Перо кажется слишком тяжелым тому, кто поднимал телегу Фошлевана

Как-то вечером Жан Вальжан почувствовал, что ему трудно приподняться на локте; он тронул свое запястье и не нащупал пульса; дыхание было неровное, прерывистое; он чувствовал себя слабее, чем когда-либо. Чем-то сильно обеспокоенный, он с трудом спустил ноги с кровати и оделся. Он натянул на себя свою старую одежду рабочего. Не выходя больше из дому, он предпочитал ее всякой другой. Одеваясь, он много раз останавливался; продеть руки в рукава куртки ему стоило такого труда, что на лбу у него выступил пот.

С тех пор как Жан Вальжан остался один, он поставил свою кровать в прихожую, чтобы как можно реже бывать в опустевших комнатах.

Он открыл сундучок и вынул из него детское приданое Козетты.

Он разложил его на постели.

На камине, на обычном месте, стояли подсвечники епископа. Он достал из ящика две восковые свечи и вставил их в подсвечники. Потом, хотя было еще совсем светло, так как стояло лето, зажег их. Свечи, зажженные среди бела дня, можно иногда видеть в домах, где есть покойник.

Каждый шаг, который он делал, передвигаясь по комнате, отнимал у него все силы, и ему приходилось отдыхать. Это не была обычная усталость после затраты сил, которые затем восстанавливаются; то были последние, еще доступные ему движения; то угасала жизнь, иссякая капля за каплей, в последних тяжких усилиях.

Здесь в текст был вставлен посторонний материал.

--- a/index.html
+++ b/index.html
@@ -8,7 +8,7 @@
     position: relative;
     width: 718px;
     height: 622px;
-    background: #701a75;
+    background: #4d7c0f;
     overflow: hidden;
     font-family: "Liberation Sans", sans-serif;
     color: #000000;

Стул, на который он тяжело опустился, стоял перед зеркалом, роковым для него и таким спасительным для — Мариуса, — здесь он прочел перевернутый отпечаток письма на бюваре Козетты. Он увидел себя в зеркале и не узнал. На вид ему было восемьдесят лет; до женитьбы Мариуса ему давали не больше пятидесяти; один год состарил его на тридцать лет. Морщины на его лбу не были уже приметой старости, но таинственной печатью смерти. В этих бороздах чувствовались следы ее неумолимых когтей. Его щеки отвисли, кожа на лице приобрела землистый оттенок, углы рта опустились, как на масках, высекавшихся в древности на гробницах. Глаза смотрели в пустоту с немым укором. Его можно было принять за героя трагедии — жертву несправедливого рока.

Он дошел до такого состояния, до той последней степени изнеможения, когда скорбь уже не ищет выхода, она словно застывает; в душе как бы образуется сгусток отчаяния.

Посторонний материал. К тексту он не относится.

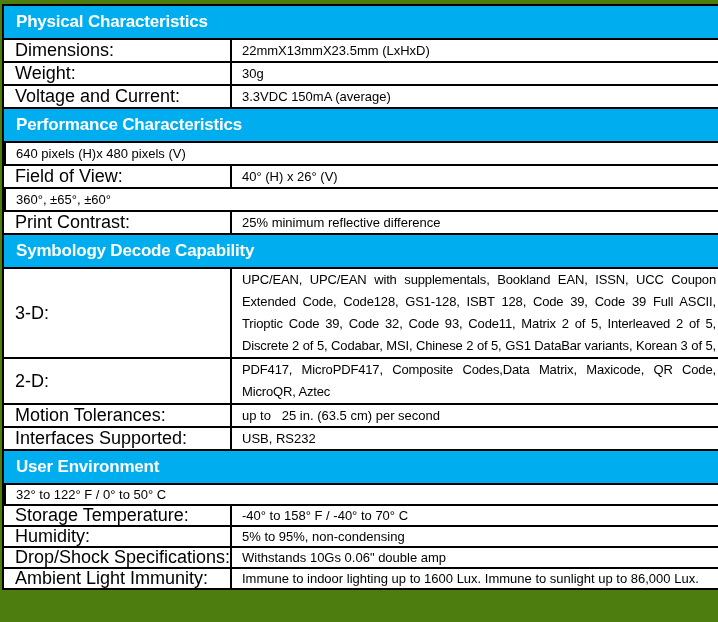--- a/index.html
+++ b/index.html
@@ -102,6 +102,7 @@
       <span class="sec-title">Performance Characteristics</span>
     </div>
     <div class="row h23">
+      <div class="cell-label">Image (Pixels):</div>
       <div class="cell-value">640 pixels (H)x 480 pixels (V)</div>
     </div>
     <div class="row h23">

Настала ночь. С трудом он передвинул к камину стол и старое кресло. Поставил на стол чернильницу, положил перо и бумагу.

И тут он потерял сознание. Придя в себя, он ощутил жажду. Слишком ослабевший, чтобы поднять кувшин с водой, он с усилием наклонил его ко рту и отпил глоток.

Потом, не покидая кресла, так как подняться уже не мог, он повернулся к постели и стал глядеть на черное платьице, на все свои бесценные сокровища.

Он мог любоваться так часами, которые казались ему минутами. Вдруг он вздрогнул, почувствовав, как его охватывает холод; облокотившись на стол, где горели светильники епископа, он взялся за перо.

Пером и чернилами давно никто не пользовался, кончик пера погнулся, а чернила высохли; он вынужден был встать, чтобы налить в чернильницу несколько капель воды; при этом он несколько раз останавливался и присаживался, писать ему пришлось обратной стороной пера. Время от времени он отирал со лба пот.